Pour autant, la figure tutélaire des Celtics n'oubliait pas de rendre hommage à ses bourreaux. «On a déjoué, mais je dois également tirer mon chapeau à cette équipe du Heat, assurait en effet Pierce, ils ont vraiment joué du très grand basket.» Certains plus que d'autres évidemment. Car en ces temps de playoffs, le Big Three de Miami n'est pas loin de se réduire à un Big Two.

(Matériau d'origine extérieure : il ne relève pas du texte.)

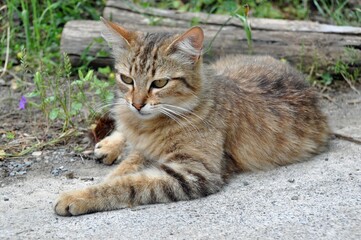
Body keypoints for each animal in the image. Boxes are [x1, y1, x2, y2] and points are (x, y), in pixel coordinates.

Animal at [53, 16, 330, 216]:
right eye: (127, 79)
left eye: (160, 83)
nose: (137, 104)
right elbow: (124, 169)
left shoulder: (193, 172)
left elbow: (128, 184)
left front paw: (81, 196)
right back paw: (110, 143)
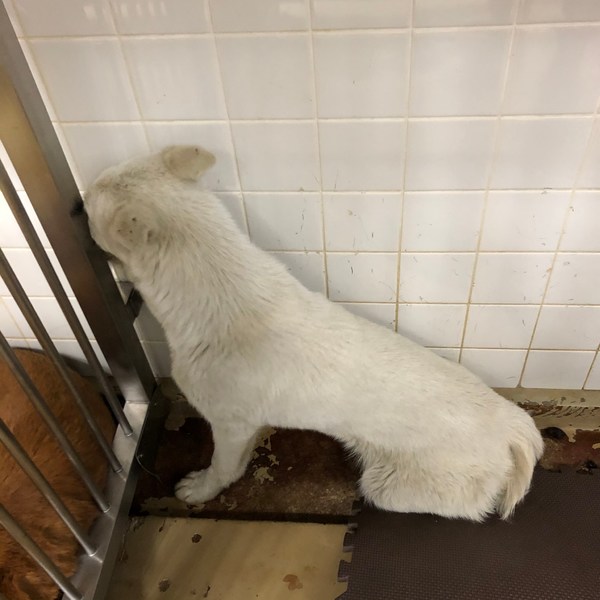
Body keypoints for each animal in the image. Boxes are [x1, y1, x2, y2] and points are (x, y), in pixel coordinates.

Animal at [84, 145, 543, 522]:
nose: (79, 196)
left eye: (94, 199)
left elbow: (223, 467)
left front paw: (201, 488)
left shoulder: (229, 425)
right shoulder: (247, 426)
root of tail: (512, 425)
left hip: (385, 485)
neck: (214, 284)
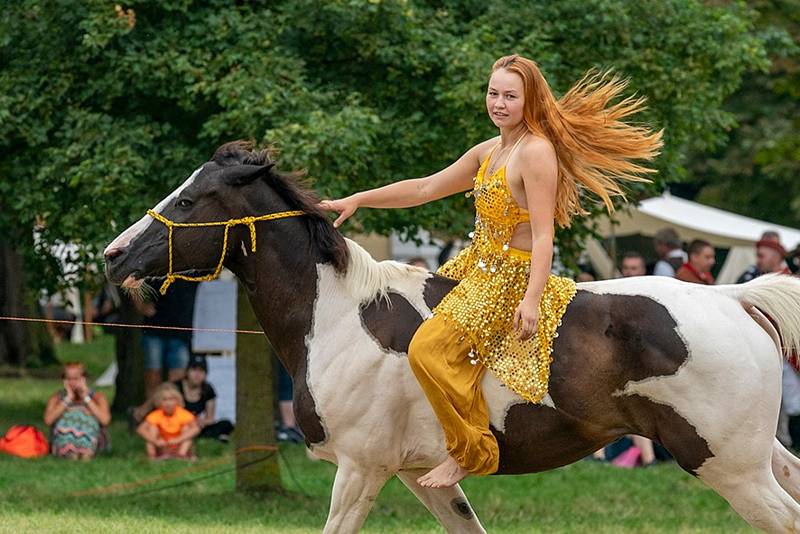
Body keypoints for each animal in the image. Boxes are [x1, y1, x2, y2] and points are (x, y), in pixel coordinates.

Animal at [106, 142, 800, 534]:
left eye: (189, 200)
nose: (114, 256)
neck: (338, 317)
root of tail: (734, 299)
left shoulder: (360, 469)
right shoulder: (418, 475)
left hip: (727, 465)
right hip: (760, 456)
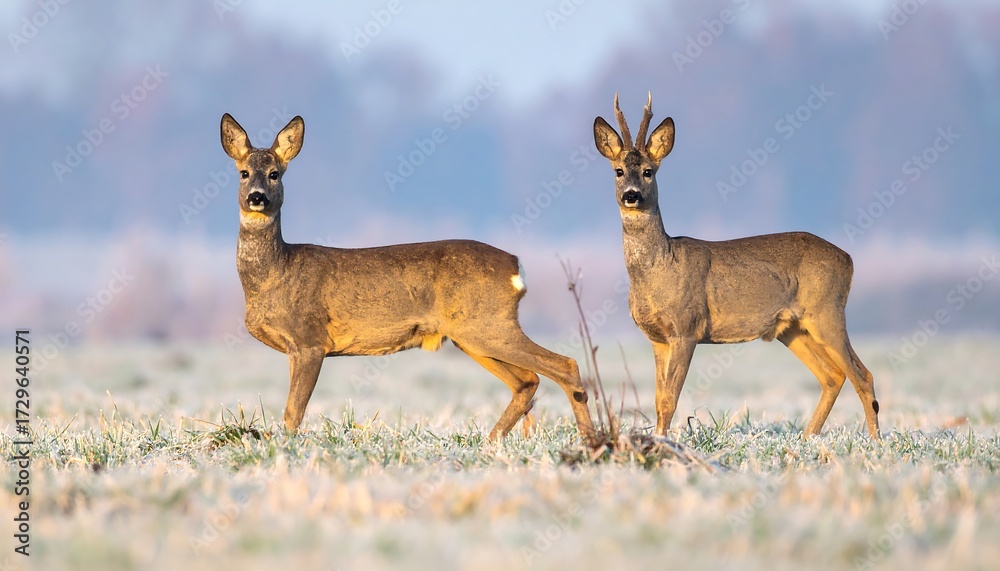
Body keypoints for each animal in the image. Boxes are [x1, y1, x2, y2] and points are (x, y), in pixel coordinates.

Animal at [220, 113, 596, 445]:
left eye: (274, 174)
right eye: (243, 173)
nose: (257, 197)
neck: (276, 272)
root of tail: (516, 266)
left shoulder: (311, 340)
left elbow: (293, 412)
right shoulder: (293, 349)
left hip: (487, 324)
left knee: (564, 364)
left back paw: (590, 441)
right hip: (470, 334)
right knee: (527, 381)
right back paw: (492, 441)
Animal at [592, 93, 880, 439]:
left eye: (649, 171)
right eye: (619, 171)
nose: (632, 195)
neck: (660, 268)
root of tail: (849, 259)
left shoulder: (687, 327)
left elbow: (670, 399)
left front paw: (663, 444)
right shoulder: (657, 337)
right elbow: (659, 399)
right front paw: (658, 439)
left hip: (827, 310)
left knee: (862, 375)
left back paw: (876, 442)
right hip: (792, 327)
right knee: (833, 376)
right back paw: (808, 437)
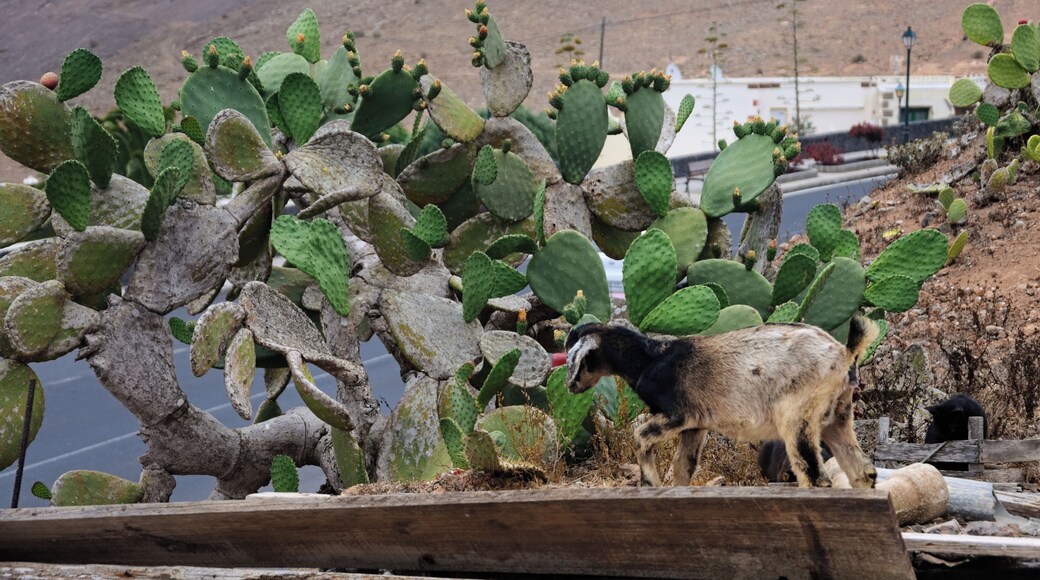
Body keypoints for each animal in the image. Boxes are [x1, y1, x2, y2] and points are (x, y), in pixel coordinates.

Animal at [564, 317, 879, 488]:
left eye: (576, 359)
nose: (569, 386)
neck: (650, 360)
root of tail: (844, 353)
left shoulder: (678, 414)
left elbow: (640, 436)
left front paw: (650, 483)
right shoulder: (695, 426)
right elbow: (683, 465)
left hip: (797, 416)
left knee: (813, 474)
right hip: (837, 416)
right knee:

Non que Chris Bosh ait démérité, l'intérieur floridien ayant ainsi compilé un double-double avec 14 points et 11 rebonds en plus de son dunk égalisateur sur la tête de Kevin Garnett. Mais comme l'ancien Raptor le reconnaissait sans peine, «je joue avec les deux meilleurs joueurs de la Ligue».

Rondo trop diminué

Aussi aurait-il fallu une équipe de Boston pouvant compter sur ses meilleurs atouts pour pouvoir rivaliser et faire durer cette demi-finale. Car si les Celtics ont fait la course en tête 45 minutes durant, comptant même jusqu'à dix points d'avance dans le deuxième quart avant de voir leurs hôtes leur passer très brièvement devant au retour des vestiaires, la blessure au coude contractée par Rajon Rondo au cours du match 3 aura sans doute été le tournant de cette série. Diminué malgré une coudière protectrice et limité à seulement 6 points et 3 passes en 30 minutes, le jeune meneur n'a jamais pu peser sur les débats comme il en a l'habitude. Et son absence, dans le money-time, a laissé les siens désemparés face à la tornade LeBron James.

«C'est notre seule victoire de la série, mais on a beaucoup perdu lors de ce match 3, expliqua Dor Rivers à l'heure de quitter l'American Airlines Arena, et malgré nos efforts, il en aurait fallu plus, ce soir, pour résister à leur finish. On n'a pas démérité, on s'est bien battus, mais on n'avait pas de marge.» Ainsi Ray Allen a eu beau inscrire 18 points, avec notamment un 5 sur 10 à trois points, et Kevin Garnett faire jeu égal avec Chris Bosh, y allant lui aussi de son double-double avec 15 points et 11 rebonds, les 12 points de Paul Pierce ont notamment été insuffisants. Surtout comparés aux nouvelles performances du tandem Wade-James.

Un duo qui est déjà tourné vers les Finales de Conférence où les rejoindront les vainqueurs de la série entre Chicago et Atlanta, les Bulls menant pour l'heure 3-2. Car King James ne manque pas de le rappeler, Miami n'a fait que la moitié du chemin. "Vous ne pouvez pas imaginer ce que représente, pour moi, cette qualification face au C's. Si je suis venu ici, l'été dernier, c'est justement pour pouvoir connaître ces moments, ces émotions. Mais on a gagné huit matches pour l'instant et il y en a encore huit à remporter pour avoir ce que l'on mérite." n'a pas manqué d'epliquer le héros du jour.